Please put each line of text from the rows below into a Markdown table with two columns, No. and Line, numbering the lines in order and skipping blank ones. Leave the pictures out of the table.

[Transcribed page contents]
****************
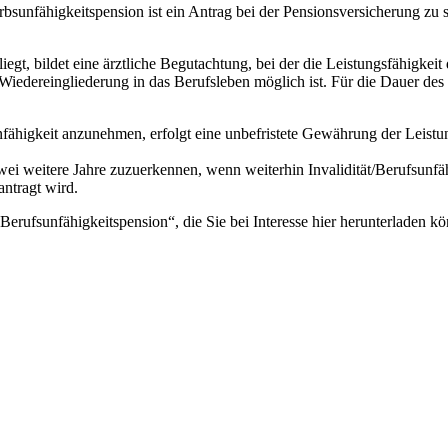
bsunfähigkeitspension ist ein Antrag bei der Pensionsversicherung zu st
iegt, bildet eine ärztliche Begutachtung, bei der die Leistungsfähigkeit
 Wiedereingliederung in das Berufsleben möglich ist. Für die Dauer des
nfähigkeit anzunehmen, erfolgt eine unbefristete Gewährung der Leistu
zwei weitere Jahre zuzuerkennen, wenn weiterhin Invalidität/Berufsunfä
ntragt wird.
 Berufsunfähigkeitspension“, die Sie bei Interesse hier herunterladen k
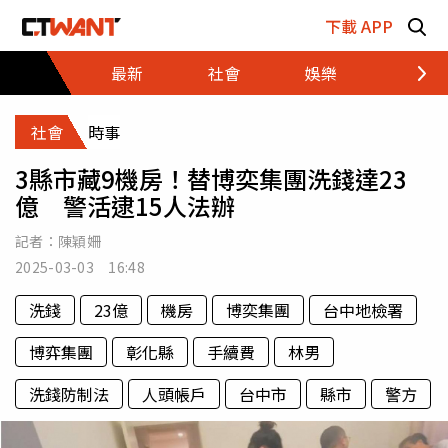
跳至主要內容區塊
下載 APP
最新
社會
娛樂
財經
社會
時事
3縣市藏9機房！替博奕集團洗錢達23
億 警活逮15人法辦
記者：
陳穎姍
2025-03-03 16:48
洗錢
23億
機房
博奕集團
台中地檢署
博弈集團
彰化縣
手續費
林男
洗錢防制法
人頭帳戶
台中市
縣市
警方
****************
PROBLEM SOLUTION:
| No. | Line |
|---|---|
| 1 | bsunfähigkeitspension ist ein Antrag bei der Pensionsversicherung zu st |
| 2 | iegt, bildet eine ärztliche Begutachtung, bei der die Leistungsfähigkeit |
| 3 |  Wiedereingliederung in das Berufsleben möglich ist. Für die Dauer des |
| 4 | nfähigkeit anzunehmen, erfolgt eine unbefristete Gewährung der Leistu |
| 5 | zwei weitere Jahre zuzuerkennen, wenn weiterhin Invalidität/Berufsunfä |
| 6 | ntragt wird. |
| 7 |  Berufsunfähigkeitspension“, die Sie bei Interesse hier herunterladen k |
| 8 | 跳至主要內容區塊 |
| 9 | 下載 APP |
| 10 | 最新 |
| 11 | 社會 |
| 12 | 娛樂 |
| 13 | 財經 |
| 14 | 社會 |
| 15 | 時事 |
| 16 | 3縣市藏9機房！替博奕集團洗錢達23 |
| 17 | 億 警活逮15人法辦 |
| 18 | 記者： |
| 19 | 陳穎姍 |
| 20 | 2025-03-03 16:48 |
| 21 | 洗錢 |
| 22 | 23億 |
| 23 | 機房 |
| 24 | 博奕集團 |
| 25 | 台中地檢署 |
| 26 | 博弈集團 |
| 27 | 彰化縣 |
| 28 | 手續費 |
| 29 | 林男 |
| 30 | 洗錢防制法 |
| 31 | 人頭帳戶 |
| 32 | 台中市 |
| 33 | 縣市 |
| 34 | 警方 |